The Mystery of the Expired JWT
We recently swapped out the OAuth2 service account in one of our apps. The only config change needed was the base URL for the authorization server, the
client_id, and the
client_secret (only for the backend service). It should have been easy: For each service, edit the relevant environment variables, then redeploy it. Of course, after doing this, we could no longer log in…
This particular app was a React frontend that talked to a Spring Boot backend. Everything lived in an on-premises Kubernetes setup.
I popped open the DevTools Network tab and repeated the usual steps to login to the app. The
/authorize request responded with a 200. The
/token request responded with a 200 as well and it returned the JWT. Yet, the request to our backend service was responding with a 401 Unauthorized. Hmm.
So, my first area of investigation was to make sure the JWT that the frontend received from the authorization server looked normal.
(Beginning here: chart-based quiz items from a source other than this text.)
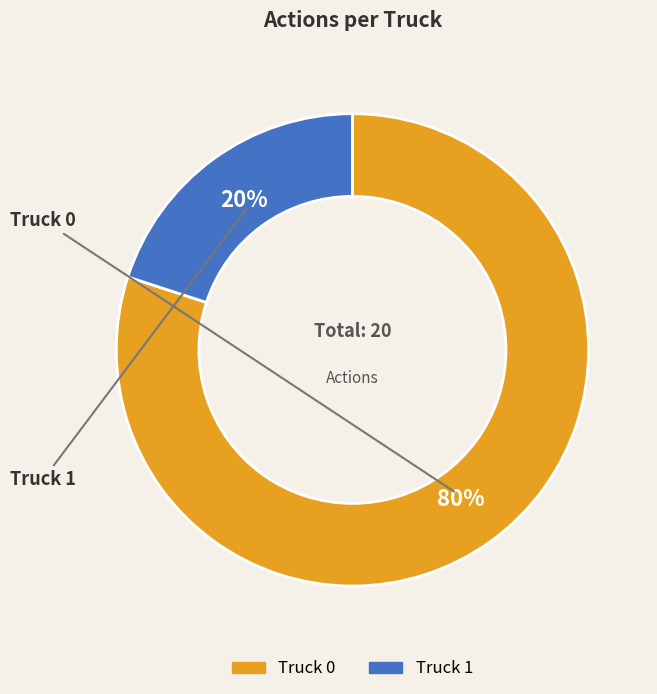

What is the ratio of the value at Truck 0 to the value at Truck 1?

4.0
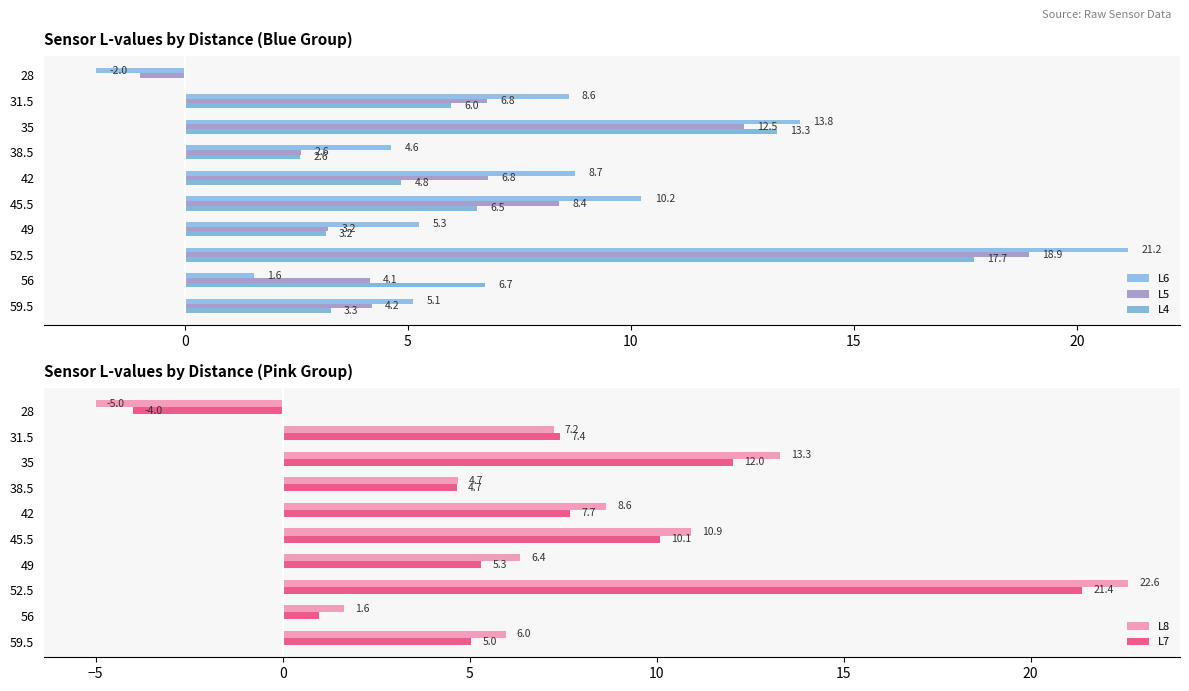

What are all the series names shown in the legend?

L6, L5, L4, L8, L7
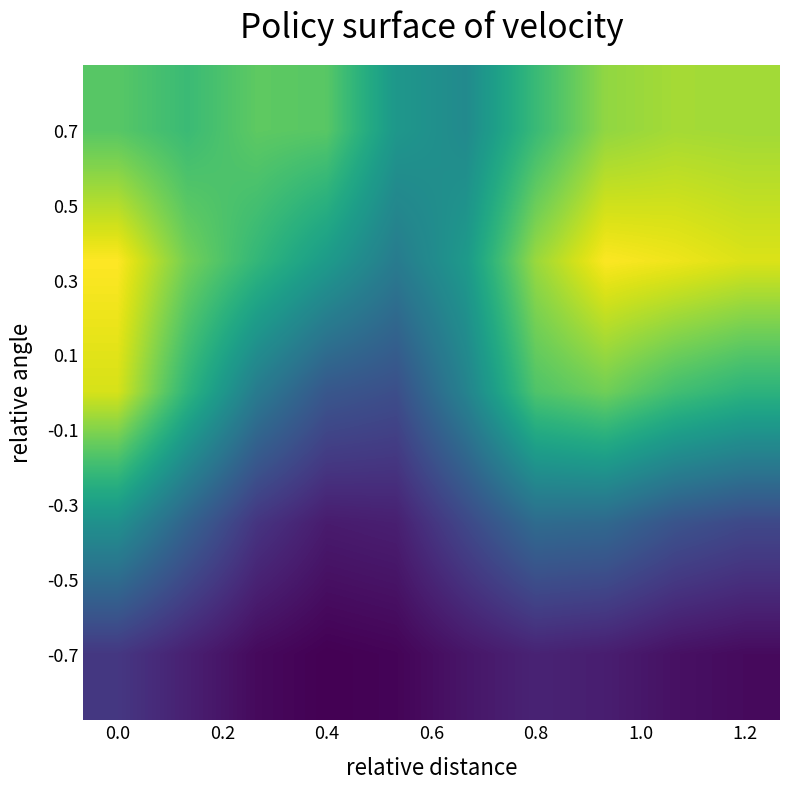

Count the number of data series in this chart.

5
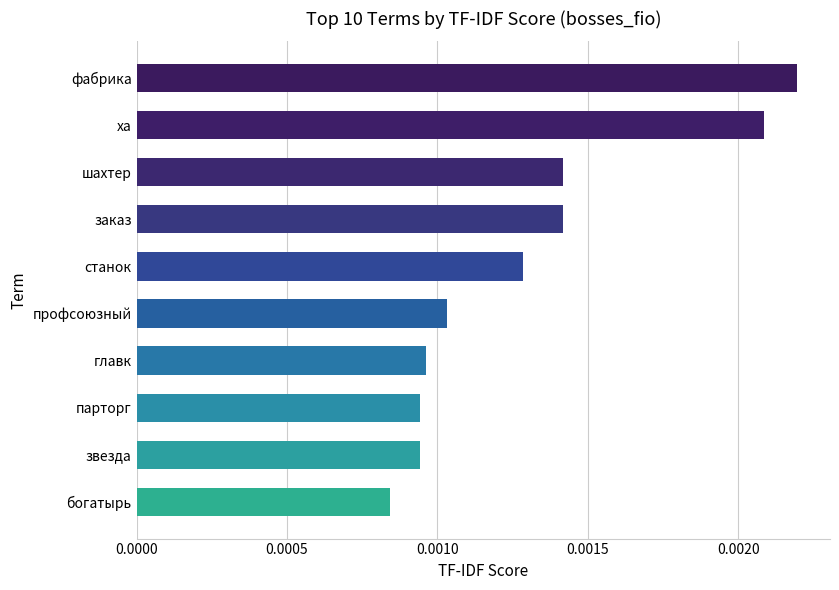

At which label is the value closest to 0?

богатырь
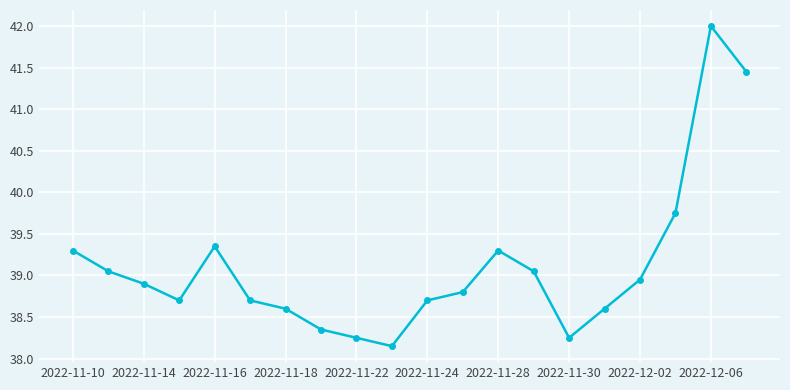

What is the value of the 4th point from the left?

38.7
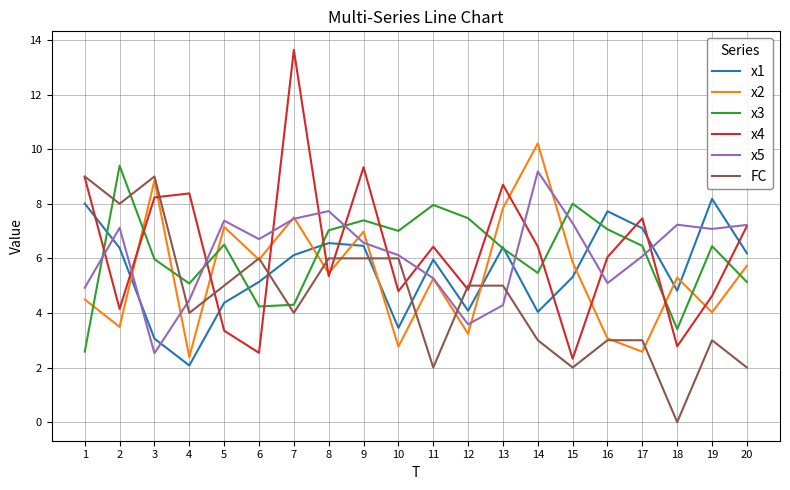

How many lines are shown in the chart?

6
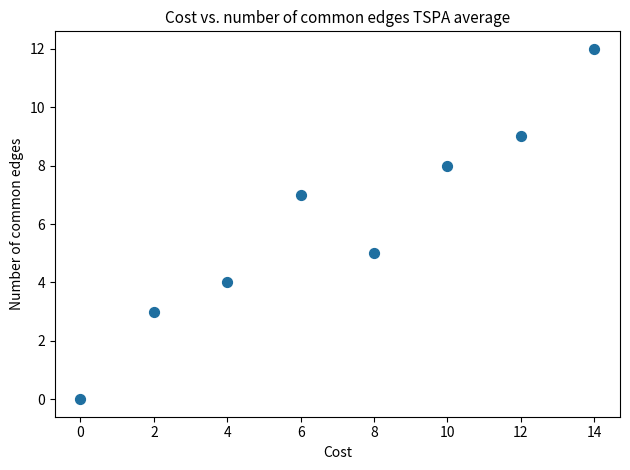

What is the average X value?

7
We were using the old OAuth2 service account in another environment, so I could log in to both environments and compare the JWTs.
I decoded both JWTs at https://jwt.io/ and they were virtually identical. The only difference was the “expires in” time. The old service account was 20 mins, the new service account was 10 mins. This was known and expected.
Okay, the JWT is fine, so time to investigate the server logs where the 401 was being returned.
Nothing stood out at first. I turned the logging level up to trace with
LOGGING_LEVEL_ORG_SPRINGFRAMEWORK=TRACE and restarted the pod. Now, I was up to my neck in logs. After a bit of keyword-searching-foo, I finally found a meaningful error message:
org.springframework.security.oauth2.server.resource.InvalidBearerTokenException: An error occurred while attempting to decode the Jwt: Jwt expired at …
Expired? What?! I just logged in. I should have about 10 mins of life left in this JWT.
I was scratching my head. I may have yelled at the wall. This didn’t make sense.
Then, I noticed something odd. The timestamps on these server logs looked a bit… off. I checked my Mac clock again. Yep. The timestamps were about 11 mins off.
It turns out the system clock for this on-premises setup was out of sync. Dude. So, we asked our DevOps team to fix it. They did, and we redeployed everything.
Guess what? We could log in again! Good times.